Thailand is attracting funds because investors are confident about the economy’s strength and it doesn’t face the uncertainty tied to impending elections in Malaysia or a large current-account deficit like Indonesia, Prasarn said last month. Kittiratt said today that the country should be “careful” of speculative inflows into the local bond market.
“Such a gap between the government and the central bank happens in some other countries,” said Shigehisa Shiroki, chief trader on the Asian and emerging-markets team at Mizuho Corporate Bank Ltd. in Tokyo. “Whether he can really fire the governor is a separate issue because of the independence of the central bank. That’s probably why the market has stayed calm.”
The baht has surged 6.6 percent against the dollar this year, reaching the strongest level since the currency’s devaluation in July 1997 sparked the Asian financial crisis. The currency was little changed at 28.69 per dollar as of 1:43 p.m. in Bangkok from late yesterday in New York, according to data compiled by Bloomberg.
Global funds bought $1.7 billion more Thai government debt than they sold this month, taking this year’s net purchases to $12 billion, Thai Bond Market Association data show. They sold a net $486 million of Thai equities this month and $362 million this year, according to exchange data.
In a debate late yesterday with Korn Chatikavanij, deputy leader of the opposition Democrat party, Kittiratt was asked whether he’d considered removing Prasarn.
“Yes, but it’s just a thought,” Kittiratt said. “This is the first time I said I have thought about it.” When asked under what circumstances he may push to have the governor replaced, Kittiratt said “pass,” and declined to answer further questions on the topic.
Prasarn was unavailable for comment on Kittiratt’s remarks when called at his office in Bangkok today.
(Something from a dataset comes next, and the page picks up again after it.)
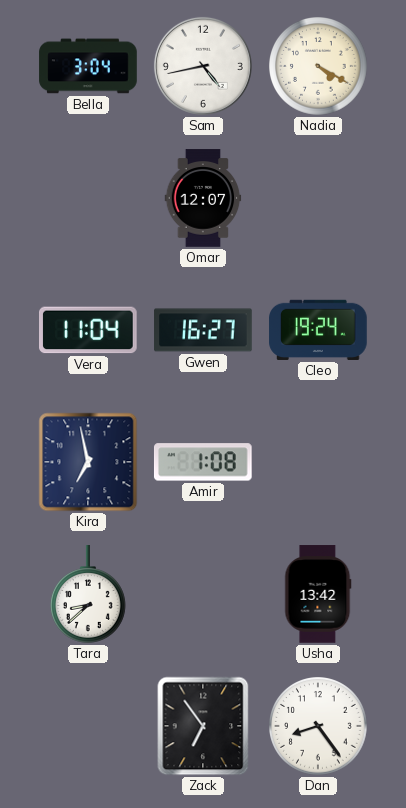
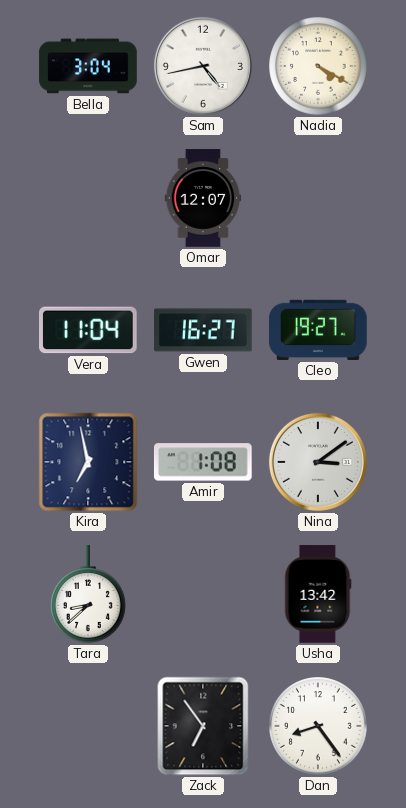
Cleo: 19:24 -> 19:27
Nina: none -> 3:09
He was appointed to a five-year term as governor in 2010.
Under Thai law, a central bank governor can only be removed by the Cabinet on the recommendation of the finance minister or the Bank of Thailand’s board as a result of misconduct or gross incompetence.
The central bank’s monetary policy committee voted five-to- one to keep the one-day bond repurchase rate unchanged at 2.75 percent on April 3. A week later, the bank raised its forecast for economic growth this year to 5.1 percent from 4.9 percent.
Both Kittiratt and Prasarn have ruled out imposing capital controls to stem baht gains.
“When we have a difference of opinion, I need to try to convince him to think like me,” Kittiratt said today. “Harmony in managing the economy is important. We don’t have a problem in our relationship. We just have different views.”